- [Assignment]
Would you print exactly the lines that begin the listing and continue through the line holding "These advanced technologies"? No pictures, please.
Information Start Marker
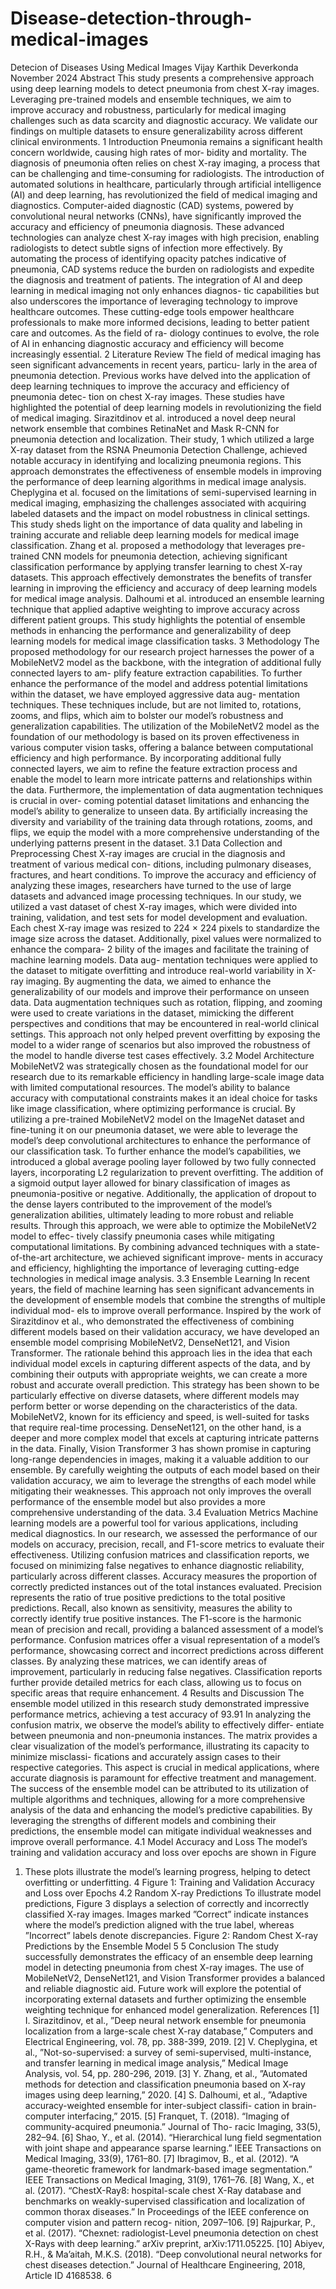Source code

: # Disease-detection-through-medical-images


Detecion of Diseases Using Medical Images
Vijay Karthik Deverkonda
November 2024
Abstract
This study presents a comprehensive approach using deep learning models to
detect pneumonia from chest X-ray images. Leveraging pre-trained models and
ensemble techniques, we aim to improve accuracy and robustness, particularly for
medical imaging challenges such as data scarcity and diagnostic accuracy. We
validate our findings on multiple datasets to ensure generalizability across different
clinical environments.
1 Introduction
Pneumonia remains a significant health concern worldwide, causing high rates of mor-
bidity and mortality. The diagnosis of pneumonia often relies on chest X-ray imaging, a
process that can be challenging and time-consuming for radiologists. The introduction
of automated solutions in healthcare, particularly through artificial intelligence (AI) and
deep learning, has revolutionized the field of medical imaging and diagnostics.
Computer-aided diagnostic (CAD) systems, powered by convolutional neural networks
(CNNs), have significantly improved the accuracy and efficiency of pneumonia diagnosis.
These advanced technologies can analyze chest X-ray images with high precision, enabling
radiologists to detect subtle signs of infection more effectively. By automating the process
of identifying opacity patches indicative of pneumonia, CAD systems reduce the burden
on radiologists and expedite the diagnosis and treatment of patients.
The integration of AI and deep learning in medical imaging not only enhances diagnos-
tic capabilities but also underscores the importance of leveraging technology to improve
healthcare outcomes. These cutting-edge tools empower healthcare professionals to make
more informed decisions, leading to better patient care and outcomes. As the field of ra-
diology continues to evolve, the role of AI in enhancing diagnostic accuracy and efficiency
will become increasingly essential.
2 Literature Review
The field of medical imaging has seen significant advancements in recent years, particu-
larly in the area of pneumonia detection. Previous works have delved into the application
of deep learning techniques to improve the accuracy and efficiency of pneumonia detec-
tion on chest X-ray images. These studies have highlighted the potential of deep learning
models in revolutionizing the field of medical imaging.
Sirazitdinov et al. introduced a novel deep neural network ensemble that combines
RetinaNet and Mask R-CNN for pneumonia detection and localization. Their study,
1
which utilized a large X-ray dataset from the RSNA Pneumonia Detection Challenge,
achieved notable accuracy in identifying and localizing pneumonia regions. This approach
demonstrates the effectiveness of ensemble models in improving the performance of deep
learning algorithms in medical image analysis.
Cheplygina et al. focused on the limitations of semi-supervised learning in medical
imaging, emphasizing the challenges associated with acquiring labeled datasets and the
impact on model robustness in clinical settings. This study sheds light on the importance
of data quality and labeling in training accurate and reliable deep learning models for
medical image classification.
Zhang et al. proposed a methodology that leverages pre-trained CNN models for
pneumonia detection, achieving significant classification performance by applying transfer
learning to chest X-ray datasets. This approach effectively demonstrates the benefits of
transfer learning in improving the efficiency and accuracy of deep learning models for
medical image analysis.
Dalhoumi et al. introduced an ensemble learning technique that applied adaptive
weighting to improve accuracy across different patient groups. This study highlights the
potential of ensemble methods in enhancing the performance and generalizability of deep
learning models for medical image classification tasks.
3 Methodology
The proposed methodology for our research project harnesses the power of a MobileNetV2
model as the backbone, with the integration of additional fully connected layers to am-
plify feature extraction capabilities. To further enhance the performance of the model and
address potential limitations within the dataset, we have employed aggressive data aug-
mentation techniques. These techniques include, but are not limited to, rotations, zooms,
and flips, which aim to bolster our model’s robustness and generalization capabilities.
The utilization of the MobileNetV2 model as the foundation of our methodology is
based on its proven effectiveness in various computer vision tasks, offering a balance
between computational efficiency and high performance. By incorporating additional
fully connected layers, we aim to refine the feature extraction process and enable the
model to learn more intricate patterns and relationships within the data.
Furthermore, the implementation of data augmentation techniques is crucial in over-
coming potential dataset limitations and enhancing the model’s ability to generalize to
unseen data. By artificially increasing the diversity and variability of the training data
through rotations, zooms, and flips, we equip the model with a more comprehensive
understanding of the underlying patterns present in the dataset.
3.1 Data Collection and Preprocessing
Chest X-ray images are crucial in the diagnosis and treatment of various medical con-
ditions, including pulmonary diseases, fractures, and heart conditions. To improve the
accuracy and efficiency of analyzing these images, researchers have turned to the use of
large datasets and advanced image processing techniques. In our study, we utilized a vast
dataset of chest X-ray images, which were divided into training, validation, and test sets
for model development and evaluation.
Each chest X-ray image was resized to 224 × 224 pixels to standardize the image size
across the dataset. Additionally, pixel values were normalized to enhance the compara-
2
bility of the images and facilitate the training of machine learning models. Data aug-
mentation techniques were applied to the dataset to mitigate overfitting and introduce
real-world variability in X-ray imaging. By augmenting the data, we aimed to enhance
the generalizability of our models and improve their performance on unseen data.
Data augmentation techniques such as rotation, flipping, and zooming were used to
create variations in the dataset, mimicking the different perspectives and conditions that
may be encountered in real-world clinical settings. This approach not only helped prevent
overfitting by exposing the model to a wider range of scenarios but also improved the
robustness of the model to handle diverse test cases effectively.
3.2 Model Architecture
MobileNetV2 was strategically chosen as the foundational model for our research due to
its remarkable efficiency in handling large-scale image data with limited computational
resources. The model’s ability to balance accuracy with computational constraints makes
it an ideal choice for tasks like image classification, where optimizing performance is
crucial. By utilizing a pre-trained MobileNetV2 model on the ImageNet dataset and
fine-tuning it on our pneumonia dataset, we were able to leverage the model’s deep
convolutional architectures to enhance the performance of our classification task.
To further enhance the model’s capabilities, we introduced a global average pooling
layer followed by two fully connected layers, incorporating L2 regularization to prevent
overfitting. The addition of a sigmoid output layer allowed for binary classification of
images as pneumonia-positive or negative. Additionally, the application of dropout to
the dense layers contributed to the improvement of the model’s generalization abilities,
ultimately leading to more robust and reliable results.
Through this approach, we were able to optimize the MobileNetV2 model to effec-
tively classify pneumonia cases while mitigating computational limitations. By combining
advanced techniques with a state-of-the-art architecture, we achieved significant improve-
ments in accuracy and efficiency, highlighting the importance of leveraging cutting-edge
technologies in medical image analysis.
3.3 Ensemble Learning
In recent years, the field of machine learning has seen significant advancements in the
development of ensemble models that combine the strengths of multiple individual mod-
els to improve overall performance. Inspired by the work of Sirazitdinov et al., who
demonstrated the effectiveness of combining different models based on their validation
accuracy, we have developed an ensemble model comprising MobileNetV2, DenseNet121,
and Vision Transformer.
The rationale behind this approach lies in the idea that each individual model excels in
capturing different aspects of the data, and by combining their outputs with appropriate
weights, we can create a more robust and accurate overall prediction. This strategy has
been shown to be particularly effective on diverse datasets, where different models may
perform better or worse depending on the characteristics of the data.
MobileNetV2, known for its efficiency and speed, is well-suited for tasks that require
real-time processing. DenseNet121, on the other hand, is a deeper and more complex
model that excels at capturing intricate patterns in the data. Finally, Vision Transformer
3
has shown promise in capturing long-range dependencies in images, making it a valuable
addition to our ensemble.
By carefully weighting the outputs of each model based on their validation accuracy,
we aim to leverage the strengths of each model while mitigating their weaknesses. This
approach not only improves the overall performance of the ensemble model but also
provides a more comprehensive understanding of the data.
3.4 Evaluation Metrics
Machine learning models are a powerful tool for various applications, including medical
diagnostics. In our research, we assessed the performance of our models on accuracy,
precision, recall, and F1-score metrics to evaluate their effectiveness. Utilizing confusion
matrices and classification reports, we focused on minimizing false negatives to enhance
diagnostic reliability, particularly across different classes.
Accuracy measures the proportion of correctly predicted instances out of the total
instances evaluated. Precision represents the ratio of true positive predictions to the total
positive predictions. Recall, also known as sensitivity, measures the ability to correctly
identify true positive instances. The F1-score is the harmonic mean of precision and
recall, providing a balanced assessment of a model’s performance.
Confusion matrices offer a visual representation of a model’s performance, showcasing
correct and incorrect predictions across different classes. By analyzing these matrices, we
can identify areas of improvement, particularly in reducing false negatives. Classification
reports further provide detailed metrics for each class, allowing us to focus on specific
areas that require enhancement.
4 Results and Discussion
The ensemble model utilized in this research study demonstrated impressive performance
metrics, achieving a test accuracy of 93.91
In analyzing the confusion matrix, we observe the model’s ability to effectively differ-
entiate between pneumonia and non-pneumonia instances. The matrix provides a clear
visualization of the model’s performance, illustrating its capacity to minimize misclassi-
fications and accurately assign cases to their respective categories. This aspect is crucial
in medical applications, where accurate diagnosis is paramount for effective treatment
and management.
The success of the ensemble model can be attributed to its utilization of multiple
algorithms and techniques, allowing for a more comprehensive analysis of the data and
enhancing the model’s predictive capabilities. By leveraging the strengths of different
models and combining their predictions, the ensemble model can mitigate individual
weaknesses and improve overall performance.
4.1 Model Accuracy and Loss
The model’s training and validation accuracy and loss over epochs are shown in Figure
1. These plots illustrate the model’s learning progress, helping to detect overfitting or
underfitting.
4
Figure 1: Training and Validation Accuracy and Loss over Epochs
4.2 Random X-ray Predictions
To illustrate model predictions, Figure 3 displays a selection of correctly and incorrectly
classified X-ray images. Images marked ”Correct” indicate instances where the model’s
prediction aligned with the true label, whereas ”Incorrect” labels denote discrepancies.
Figure 2: Random Chest X-ray Predictions by the Ensemble Model
5
5 Conclusion
The study successfully demonstrates the efficacy of an ensemble deep learning model in
detecting pneumonia from chest X-ray images. The use of MobileNetV2, DenseNet121,
and Vision Transformer provides a balanced and reliable diagnostic aid. Future work
will explore the potential of incorporating external datasets and further optimizing the
ensemble weighting technique for enhanced model generalization.
References
[1] I. Sirazitdinov, et al., ”Deep neural network ensemble for pneumonia localization from
a large-scale chest X-ray database,” Computers and Electrical Engineering, vol. 78, pp.
388-399, 2019.
[2] V. Cheplygina, et al., ”Not-so-supervised: a survey of semi-supervised, multi-instance,
and transfer learning in medical image analysis,” Medical Image Analysis, vol. 54, pp.
280-296, 2019.
[3] Y. Zhang, et al., ”Automated methods for detection and classification pneumonia
based on X-ray images using deep learning,” 2020.
[4] S. Dalhoumi, et al., ”Adaptive accuracy-weighted ensemble for inter-subject classifi-
cation in brain-computer interfacing,” 2015.
[5] Franquet, T. (2018). “Imaging of community-acquired pneumonia.” Journal of Tho-
racic Imaging, 33(5), 282–94.
[6] Shao, Y., et al. (2014). “Hierarchical lung field segmentation with joint shape and
appearance sparse learning.” IEEE Transactions on Medical Imaging, 33(9), 1761–80.
[7] Ibragimov, B., et al. (2012). “A game-theoretic framework for landmark-based image
segmentation.” IEEE Transactions on Medical Imaging, 31(9), 1761–76.
[8] Wang, X., et al. (2017). “ChestX-Ray8: hospital-scale chest X-Ray database and
benchmarks on weakly-supervised classification and localization of common thorax
diseases.” In Proceedings of the IEEE conference on computer vision and pattern recog-
nition, 2097–106.
[9] Rajpurkar, P., et al. (2017). “Chexnet: radiologist-Level pneumonia detection on chest
X-Rays with deep learning.” arXiv preprint, arXiv:1711.05225.
[10] Abiyev, R.H., & Ma’aitah, M.K.S. (2018). “Deep convolutional neural networks for
chest diseases detection.” Journal of Healthcare Engineering, 2018, Article ID 4168538.
6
Information End Marker
- [Response area]
Source code

: # Disease-detection-through-medical-images


Detecion of Diseases Using Medical Images
Vijay Karthik Deverkonda
November 2024
Abstract
This study presents a comprehensive approach using deep learning models to
detect pneumonia from chest X-ray images. Leveraging pre-trained models and
ensemble techniques, we aim to improve accuracy and robustness, particularly for
medical imaging challenges such as data scarcity and diagnostic accuracy. We
validate our findings on multiple datasets to ensure generalizability across different
clinical environments.
1 Introduction
Pneumonia remains a significant health concern worldwide, causing high rates of mor-
bidity and mortality. The diagnosis of pneumonia often relies on chest X-ray imaging, a
process that can be challenging and time-consuming for radiologists. The introduction
of automated solutions in healthcare, particularly through artificial intelligence (AI) and
deep learning, has revolutionized the field of medical imaging and diagnostics.
Computer-aided diagnostic (CAD) systems, powered by convolutional neural networks
(CNNs), have significantly improved the accuracy and efficiency of pneumonia diagnosis.
These advanced technologies can analyze chest X-ray images with high precision, enabling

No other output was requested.